Comment repositionner son corps sans provoquer de blessure ni de douleur.
Comment vérifier si sa peau présente des escarres qui pourraient se développer suite à une position assise prolongée ?
Comment la soulever en tenant compte de son poids et de son incroyable fragilité ?
La première nuit où Hannah est rentrée de l'hôpital, Ray a programmé son réveil pour qu'il sonne toutes les deux heures pendant toute la nuit.
Il entrait et sortait sans cesse dans sa chambre, les cheveux en bataille, les yeux à peine ouverts par épuisement.
« C’est l’heure des crêpes », murmurait-il en retournant doucement Hannah pour éviter les escarres.
Lorsqu'elle gémissait de malaise, il lui murmurait des paroles rassurantes.
« Je sais que ça fait mal, mon petit. Je suis là pour toi. »
Ray a construit lui-même une rampe en contreplaqué pour la porte d'entrée.
Ce n'était ni beau ni de fabrication professionnelle, mais c'était parfaitement adapté au fauteuil roulant d'Hannah.
Il a passé des heures à se disputer avec les compagnies d'assurance au téléphone, tout en arpentant la cuisine, frustré.
« Non, elle ne peut absolument pas se débrouiller sans un siège de douche adéquat », a-t-il rétorqué sèchement lors d'un appel particulièrement difficile.
« Tu voudrais dire ça toi-même à un enfant ? »
La compagnie d'assurance a cédé.
Lorsque les autres enfants fixaient l'aire de jeux du regard, Ray s'accroupissait près du fauteuil roulant d'Hannah et s'adressait directement à eux.
« Ses jambes n’obéissent pas à son cerveau comme les tiennes », expliquait-il calmement.
« Mais elle peut battre n’importe lequel d’entre vous aux jeux de cartes. »
Ray tressa les cheveux d'Hannah de façon épouvantable, ses doigts épais peinant à réaliser ce travail délicat.
Après avoir visionné d'innombrables tutoriels sur YouTube, il a acheté des produits féminins et du maquillage, déterminé à aider Hannah à se sentir normale.

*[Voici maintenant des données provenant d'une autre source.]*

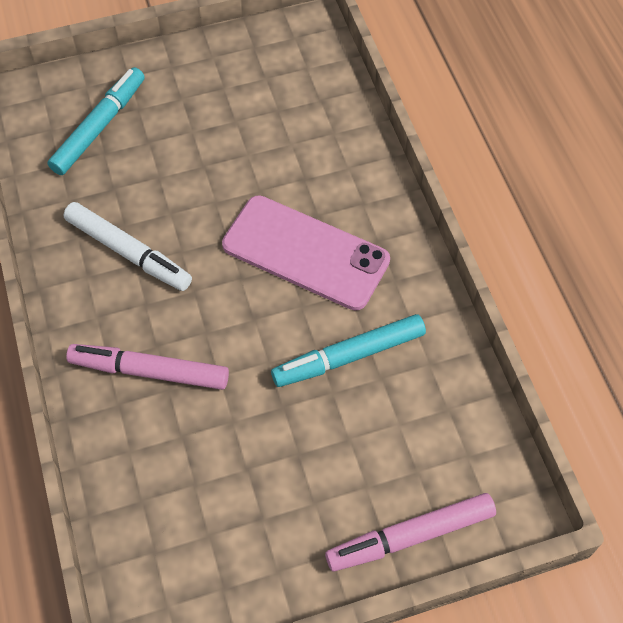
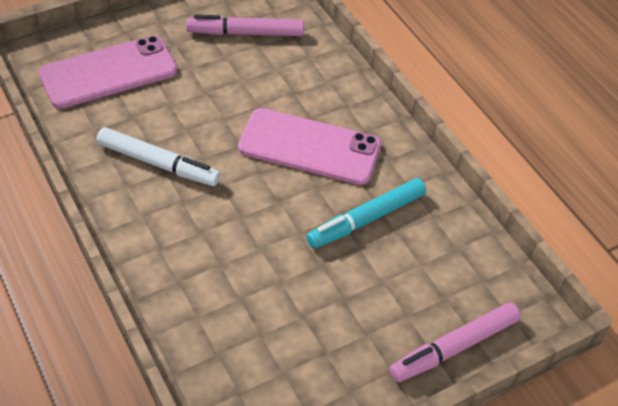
camera: 15 degrees left, 10 degrees down
(99, 127) = (108, 72): turquoise marker -> pink phone
(150, 371) = (200, 252): pink marker -> pink marker (246, 33)

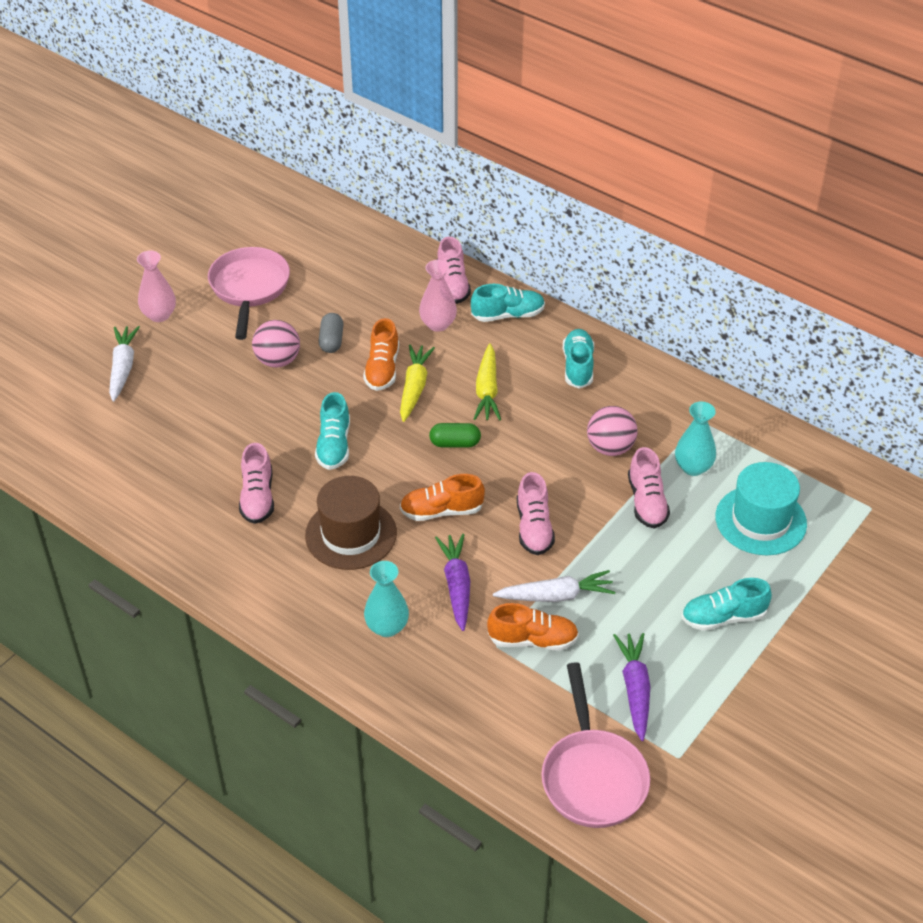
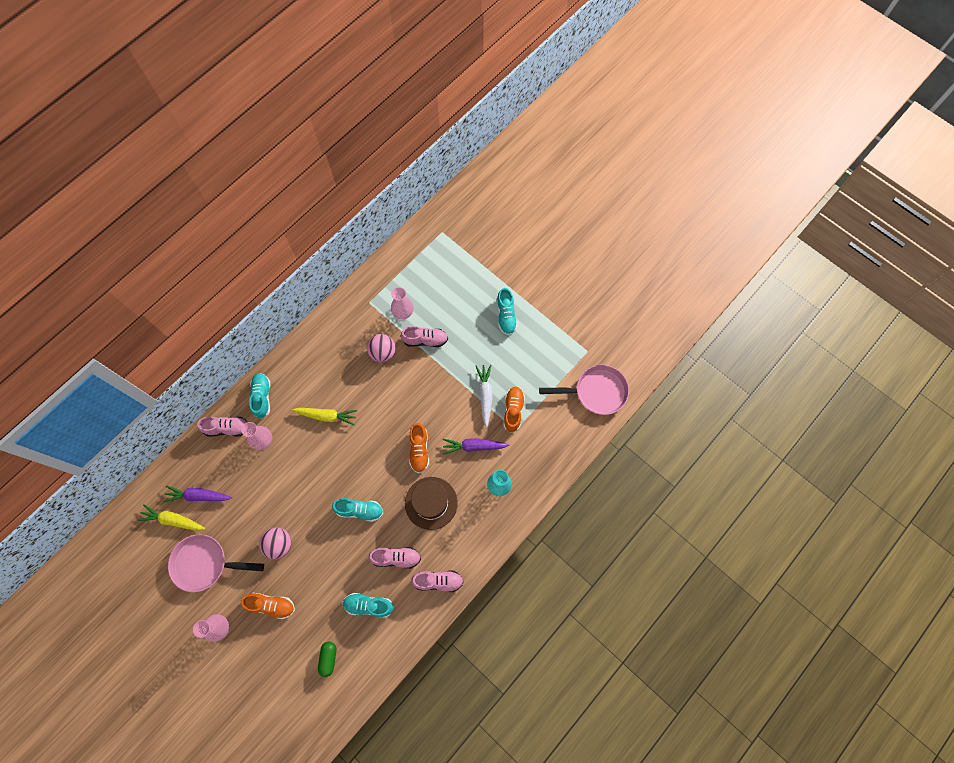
camera: 85 degrees left, 25 degrees up
(123, 368) = (268, 651): white carrot -> none
(331, 341) = (266, 509): grey capsule -> none
(382, 369) = (298, 477): orange shoe -> orange shoe (271, 605)
(414, 387) = (317, 459): yellow carrot -> yellow carrot (173, 520)
(455, 443) = (367, 438): green capsule -> green capsule (328, 658)
(534, 528) = (437, 401): pink shoe -> pink shoe (438, 581)
(578, 366) = (315, 362): turquoise shoe -> turquoise shoe (368, 605)
(635, 689) = (547, 365): purple carrot -> purple carrot (198, 496)
(693, 467) = (403, 312): turquoise vase -> pink vase
(760, 520) = (444, 286): turquoise hat -> none

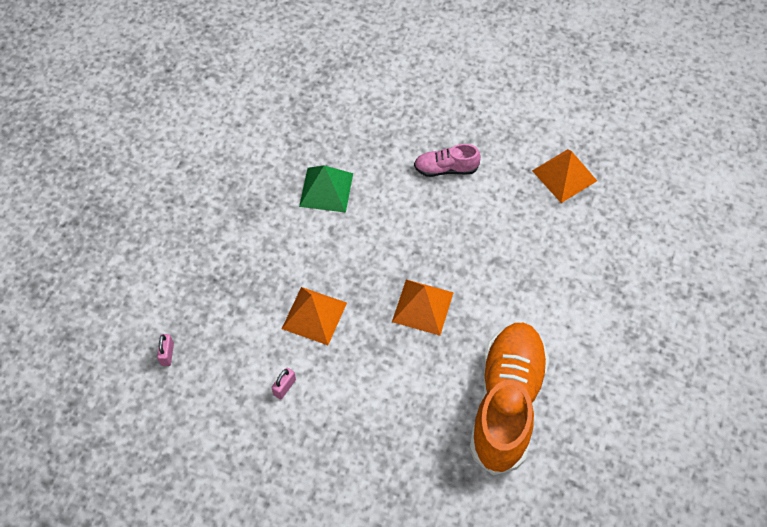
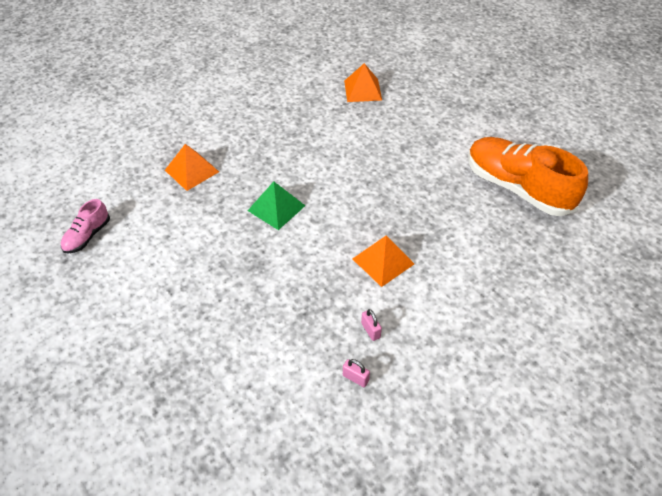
camera: 60 degrees left, 10 degrees down
(284, 387) = (436, 306): pink padlock -> pink padlock (370, 330)
(422, 307) = (416, 197): orange pyramid -> orange pyramid (192, 171)
(446, 169) = (312, 139): pink shoe -> pink shoe (88, 236)

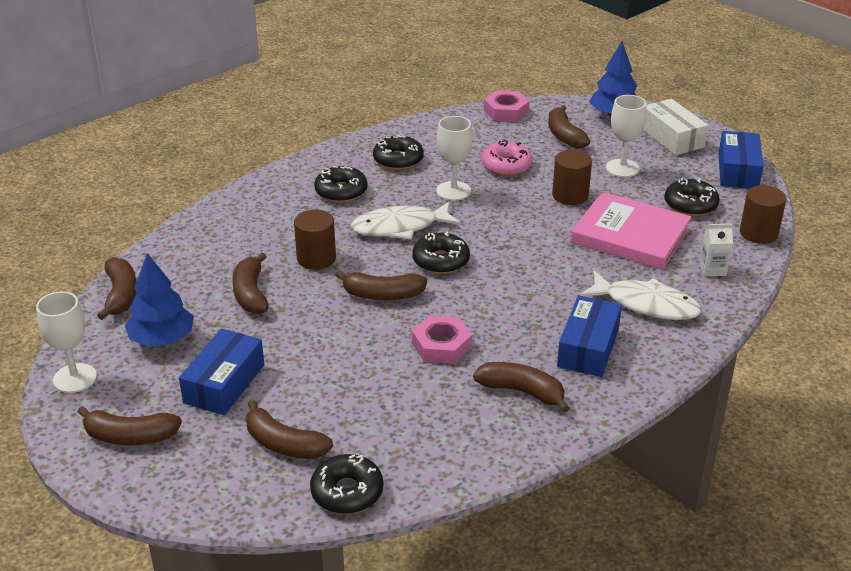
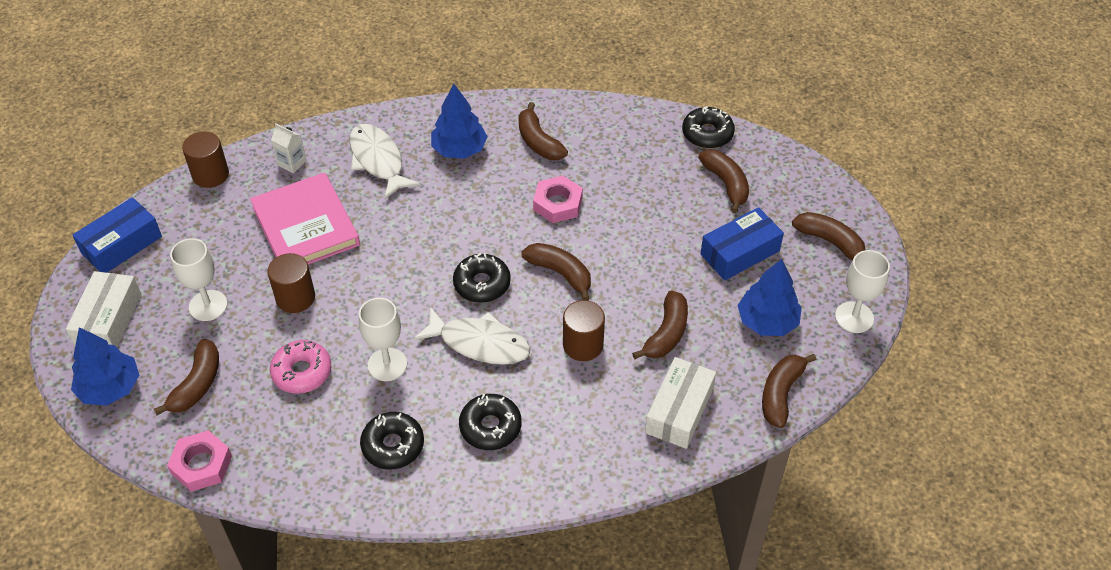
camera: 145 degrees left, 15 degrees up
(203, 252) = (679, 411): none -> white box
(588, 348) = (459, 149): blue box -> blue tree
(690, 205) = (216, 230): black donut -> none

Il lui lavait soigneusement les cheveux dans l'évier de la cuisine, une main soutenant toujours sa nuque.
« Tu n'es pas inférieure aux autres », disait-il fermement chaque fois qu'Hannah pleurait parce qu'elle avait manqué les bals de l'école ou qu'elle évitait les endroits bondés.
« Tu m’entends, Hannah ? Tu n’es pas moins importante. »
Le monde d'Hannah s'est nécessairement restreint, se concentrant principalement sur sa chambre et sa maison.
Ray a travaillé dur pour donner à ce monde limité un aspect plus vaste et plus riche.
Il a installé des étagères à la hauteur exacte d'Hannah pour qu'elle puisse tout attraper seule.